| [/============================================================================== |
| Copyright (C) 2001-2015 Joel de Guzman |
| Copyright (C) 2001-2011 Hartmut Kaiser |
| |
| Distributed under the Boost Software License, Version 1.0. (See accompanying |
| file LICENSE_1_0.txt or copy at http://www.boost.org/LICENSE_1_0.txt) |
| ===============================================================================/] |
| [section Syntax Diagram] |
| |
| In the next section, we will deal with Parsing Expression Grammars |
| (PEG) [footnote Bryan Ford: Parsing Expression Grammars: A Recognition-Based |
| Syntactic Foundation, [@http://pdos.csail.mit.edu/~baford/packrat/popl04/]], |
| a variant of Extended Backus-Naur Form (EBNF) [footnote Richard E. Pattis: EBNF: |
| A Notation to Describe Syntax, [@http://www.cs.cmu.edu/~pattis/misc/ebnf.pdf]] |
| with a different interpretation.
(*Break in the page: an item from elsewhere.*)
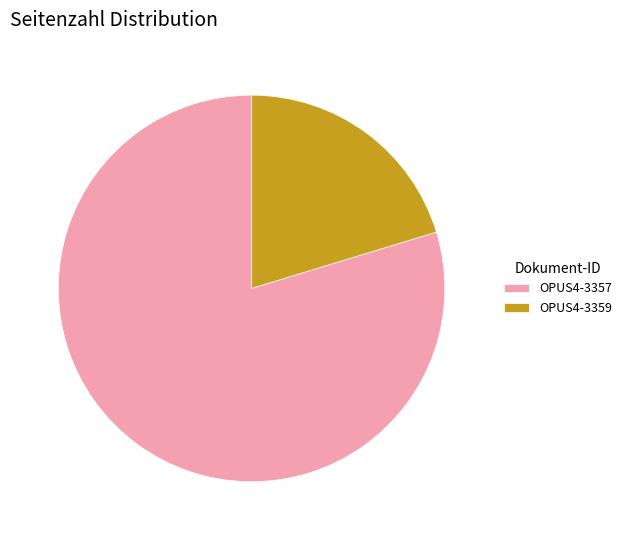

Rank the categories by value from highest to lowest.

OPUS4-3357, OPUS4-3359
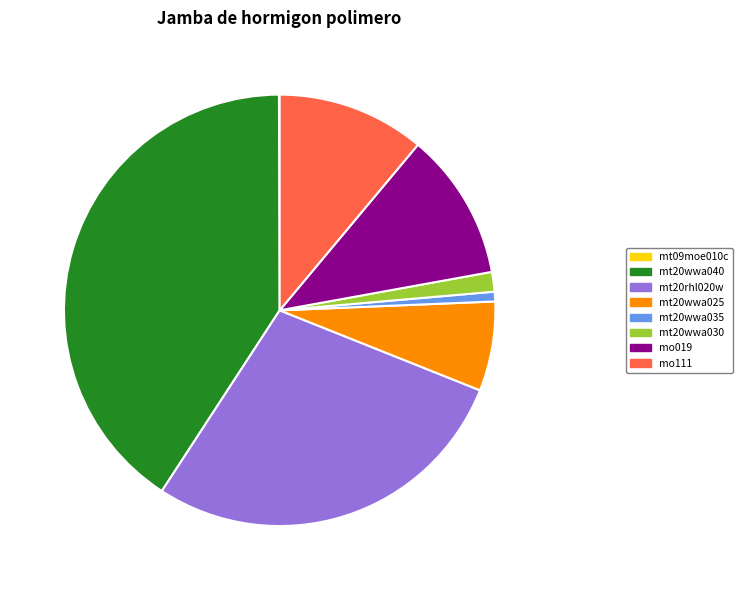

What is the largest slice in the pie chart?

mt20wwa040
It is easier to understand PEG using Syntax |
| Diagrams. Syntax diagrams represent a grammar graphically. It was used |
| extensively by Niklaus Wirth [footnote Niklaus Wirth: The Programming Language |
| Pascal. (July 1973)] in the "Pascal User Manual". Syntax Diagrams are easily |
| understandable by programmers due to their similarity to flow charts. The |
| isomorphism of the diagrams and functions make them ideal for representing |
| __rd__ parsers which are essentially mutually recursive functions. |
| |
| [heading Elements] |
| |
| All diagrams have one entry and one exit point. Arrows connect all possible |
| paths through the grammar from the entry point to the exit point. |
| |
| [:__sd_start_stop__] |
| |
| Terminals are represented by round boxes. Terminals are atomic and |
| usually represent plain characters, strings or tokens. |
| |
| [:__sd_terminals__] |
| |
| Non-terminals are represented by boxes. Diagrams are modularized using |
| named non-terminals. A complex diagram can be broken down into a set of |
| non-terminals. Non-terminals also allow recursion (i.e. a non-terminal can call |
| itself). |
| |
| [:__sd_non_terminals__] |
| |
| [heading Constructs] |
| |
| The most basic composition is the Sequence. B follows A: |
| |
| [:__sd_sequence__] |
| |
| The ordered choice henceforth we will call /alternatives/. In PEG, ordered |
| choice and alternatives are not quite the same. PEG allows ambiguity of choice |
| where one or more branches can succeed. In PEG, in case of ambiguity, the first |
| one always wins. |
| |
| [:__sd_choice__] |
| |
| The optional (zero-or-one): |
| |
| [:__sd_optional__] |
| |
| Now, the loops. We have the zero-or-more and one-or-more: |
| |
| [:__sd_kleene__] |
| [:__sd_plus__] |
| |
| Take note that, as in PEG, these loops behave greedily. If there is |
| another 'A' just before the end-point, it will always fail because the |
| preceding loop has already exhausted all 'A's and there is nothing more left. |
| This is a crucial difference between PEG and general Context Free Grammars |
| (CFGs). This behavior is quite obvious with syntax diagrams as they resemble |
| flow-charts. |
| |
| [heading Predicates] |
| |
| Now, the following are Syntax Diagram versions of PEG predicates. These are not |
| traditionally found in Syntax Diagrams. These are special extensions we invented |
| to closely follow PEGs. |
| |
| First, we introduce a new element, the Predicate: |
| |
| [:__sd_predicate__] |
| |
| This is similar to the conditionals in flow charts where the 'No' branch is |
| absent and always signals a failed parse. |
| |
| We have two versions of the predicate, the /And-Predicate/ and the |
| /Not-Predicate/: |
| |
| [:__sd_and_predicate__] |
| [:__sd_not_predicate__] |
| |
| The /And-Predicate/ tries the predicate, P, and succeeds if P succeeds, |
| or otherwise fail. The opposite is true with the /Not-Predicate/. It |
| tries the predicate, P, and fails if P succeeds, or otherwise succeeds. Both |
| versions do a look-ahead but do not consume any input regardless if P succeeds |
| or not. |
| |
| [endsect] |